Malu Grape Project Raises 10.2 Million Yuan via NFTs and Equity Financing

Generated by AI AgentCoin World
Tuesday, Jul 15, 2025 4:10 am ET2min read

The Malu Grape project in Shanghai, launched on November 25, 2024, marked a significant milestone as China’s first agricultural Real World Asset (RWA) tokenization initiative. The project aimed to transform vineyard data into digital assets using blockchain technology, simultaneously raising 10 million yuan through equity financing and 200,000 yuan via NFT sales on the Shanghai Data Exchange. The project was hailed as a benchmark for "technology empowering real-world agriculture," sparking intense debate around localized RWA pathways.

However, a closer examination reveals that the project falls short of true RWA innovation. The so-called "tokenization" is essentially a repackaging of traditional financing under compliance-friendly wrappers. NFTs act as consumer presale cards, while SPV-based equity structures retain centralized governance and eliminate real yield tokens. This "de-financialized" survival model, born under regulatory pressure, fails to empower producers or provide real liquidity, despite its technological presentation.

Using the Malu Grape case as a sample, the project highlights three key contradictions behind the RWA illusion. First, blockchain is reduced to a credit-enhancement tool, without altering core production relations. Second, the SPV structure and NFT definition are crafted to dodge policy red lines on securities issuance. Third, farmer data rights and financial benefits are stripped away, contradicting RWA’s inclusive ideals.

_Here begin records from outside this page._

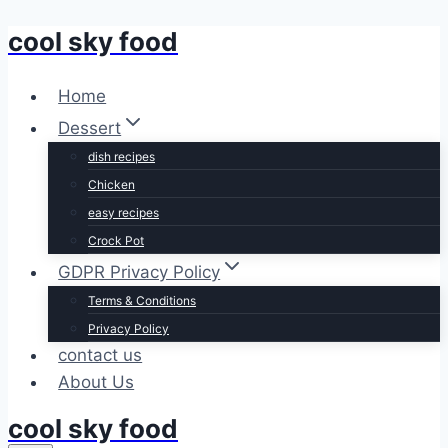
cool sky food
Skip
to
content
Home
Dessert
dish recipes
Chicken
easy recipes
Crock Pot
GDPR Privacy Policy
Terms & Conditions
Privacy Policy
contact us
About Us
cool sky food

Through an analysis of asset selection, on-chain mapping, and financing architecture, it is argued that the core challenge in digitizing agricultural assets in China lies not in copying technology, but in balancing compliance with real value creation under regulatory constraints. The project's asset selection process ensured that Malu Grape, a geographically certified agricultural product with a strong consumer demand and robust traceability system, was suitable for RWA tokenization. The production model involves a local industrial consortium, including research institutes, enterprises, cooperatives, and farmers, each playing defined roles from varietal R&D to branding, standardized production, and farming.

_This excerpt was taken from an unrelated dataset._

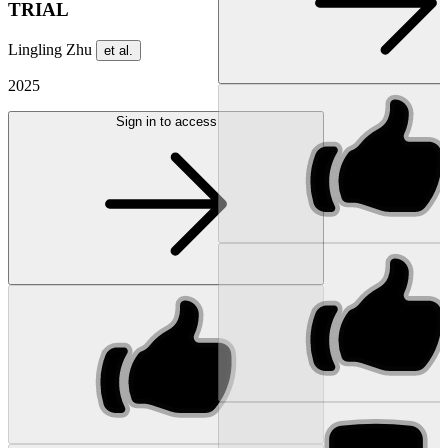
TRIAL
Lingling Zhu
et al.
2025
Sign in to access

The technology packaging and on-chain mapping process involved the integration of sensor data from 600 mu of vineyards into a "Data Asset Shell (DAS)," developed by the Shanghai Data Exchange for compliance processing and data standardization. This built a "truthful" on-chain dataset mutually recognized by stakeholders. SwiftLink anchored the data on-chain, ensuring traceability and immutability, while AMC (Any-Chain Multi-Track) technology mirrored it to the "Pujiang Digital Chain" for multi-chain validation. The asset valuation was based on the cost-plus method, market premium method, and discounted cash flow, estimating future gains from precision agriculture and anti-counterfeiting value.

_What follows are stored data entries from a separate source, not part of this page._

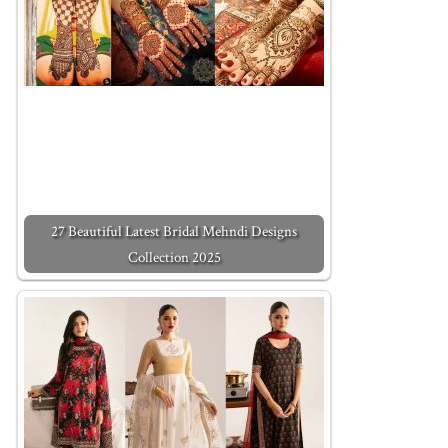
27 Beautiful Latest Bridal Mehndi Designs
Collection 2025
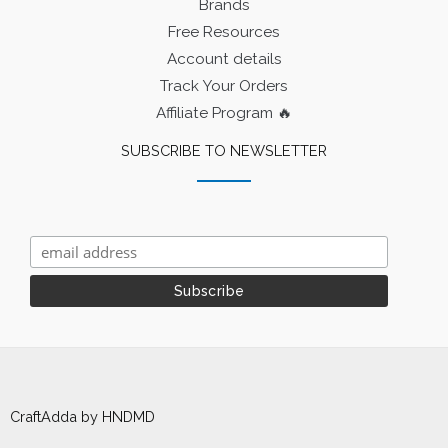
Brands
Free Resources
Account details
Track Your Orders
Affiliate Program 🔥
SUBSCRIBE TO NEWSLETTER
CraftAdda by HNDMD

The SPV structure and financing design involved the creation of a new entity, Zuo’an Xinhui (Shanghai) Data Technology Co., Ltd., which held all Malu grape data assets and brand rights. However, due to regulatory prohibitions on token securities, the project abandoned its original token economy in favor of a "de-financialized" route. Utility tokens became 2,024 NFTs, marketed as "digital collectibles" to avoid security classification. 2,013 NFTs were sold at 99 yuan each, raising 200,000 yuan. Governance and revenue tokens were not issued publicly; instead, yield rights were embedded into the SPV’s equity and offered solely to institutional investors, raising 10 million yuan under the corporate shareholding framework.

Liquidity management involved the issuance of NFTs on November 25, 2024, which sold out quickly and are now only traded in secondary markets. Each NFT included basic benefits such as a 2kg grape voucher and optional park tickets, as well as add-ons like access to a virtual vineyard game and loyalty point redemptions. Trading restrictions included a maximum 5% ownership per user, a 5-day cooldown before each trade, and the burning of NFTs upon voucher redemption, with no disaster compensation plan disclosed.